__Tarefas a realizar__.
**1)** Transcreva do texto sobre a licitação do bem doado o trecho que vai de "3. E tal procedimento" a "1365.º/3/al.c) do CPC).".
**2)** Retome o texto sobre a licitação do bem doado a partir do ponto em que termina.

__Excerto fornecido__.
——————
2. Com efeito, com aquela declaração de que pretendia licitar no bem doado, a interessada C… deu origem a uma tramitação processual própria, designadamente á oposição do donatário, ao requerimento da avaliação do bem, á nomeação do senhor perito e à realização da avaliação.
3. E tal procedimento legal não tinha ainda sido concluído, pois faltava ainda apurar, nos termos do art. 1365./3 do CPC, uma vez concluídas as licitações nos demais bens, se a doação era ou não inoficiosa, e na hipótese afirmativa, se havia lugar à redução da doação por inoficiosidade e, na eventualmente de se verificar inoficiosidade e da redução ser superior a 50%, faltava ainda concluir essa licitação do bem doado (cfr. art. 1365.º/3/al.c) do CPC).
4. Porém, tendo a interessada C… renunciado à ou desistido da licitação sem que todo o procedimento ou processo tendente à licitação estivesse concluído, tal renúncia tem necessariamente que importar a declaração de anulação de todo o procedimento iniciado em 21/06/2011.
——————
Entradas de dados recolhidos:
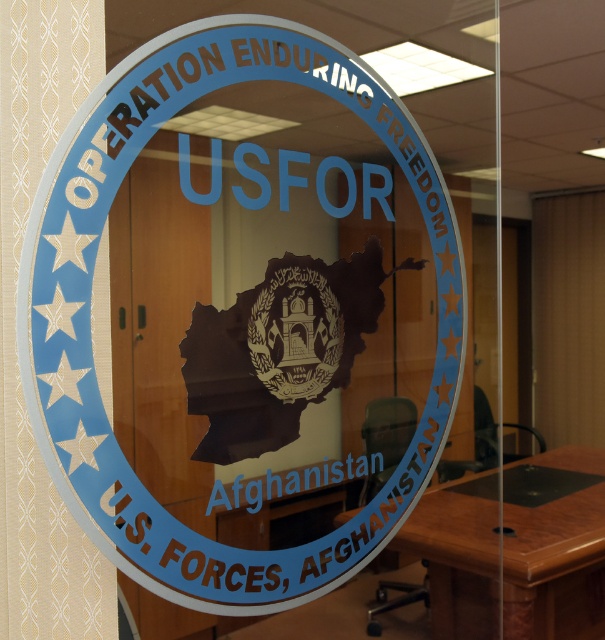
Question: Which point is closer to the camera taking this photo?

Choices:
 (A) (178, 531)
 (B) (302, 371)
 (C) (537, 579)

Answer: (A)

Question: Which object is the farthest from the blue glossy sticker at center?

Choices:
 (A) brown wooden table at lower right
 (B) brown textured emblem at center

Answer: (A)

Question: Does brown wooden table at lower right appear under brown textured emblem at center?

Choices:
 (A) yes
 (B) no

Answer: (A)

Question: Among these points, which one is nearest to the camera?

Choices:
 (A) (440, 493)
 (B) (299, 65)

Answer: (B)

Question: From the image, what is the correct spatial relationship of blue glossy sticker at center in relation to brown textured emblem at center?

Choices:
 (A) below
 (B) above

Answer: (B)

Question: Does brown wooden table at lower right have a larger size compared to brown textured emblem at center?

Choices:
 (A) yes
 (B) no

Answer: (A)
——————
__Respostas das atividades__.
**1)**
3. E tal procedimento legal não tinha ainda sido concluído, pois faltava ainda apurar, nos termos do art. 1365./3 do CPC, uma vez concluídas as licitações nos demais bens, se a doação era ou não inoficiosa, e na hipótese afirmativa, se havia lugar à redução da doação por inoficiosidade e, na eventualmente de se verificar inoficiosidade e da redução ser superior a 50%, faltava ainda concluir essa licitação do bem doado (cfr. art. 1365.º/3/al.c) do CPC).

**2)**
5. E, em conformidade, deverá julgar-se procedente o requerimento formulado pelo interessado M…, apresentado nos autos em 26/06/20012, com a referência eletrónica 621118.
6. Ao julgar do modo como julgou, o tribunal recorrido violou o disposto no art. 287.º/al. d) e 295.º/1 do CPC., interpretou incorretamente o disposto no art. 1270.°/2 do CPC e incorreu em erro de julgamento.
Entende o apelante dever ser revogado o despacho recorrido, substituindo-o pelo douto acórdão onde se julgue em conformidade com as conclusões formuladas.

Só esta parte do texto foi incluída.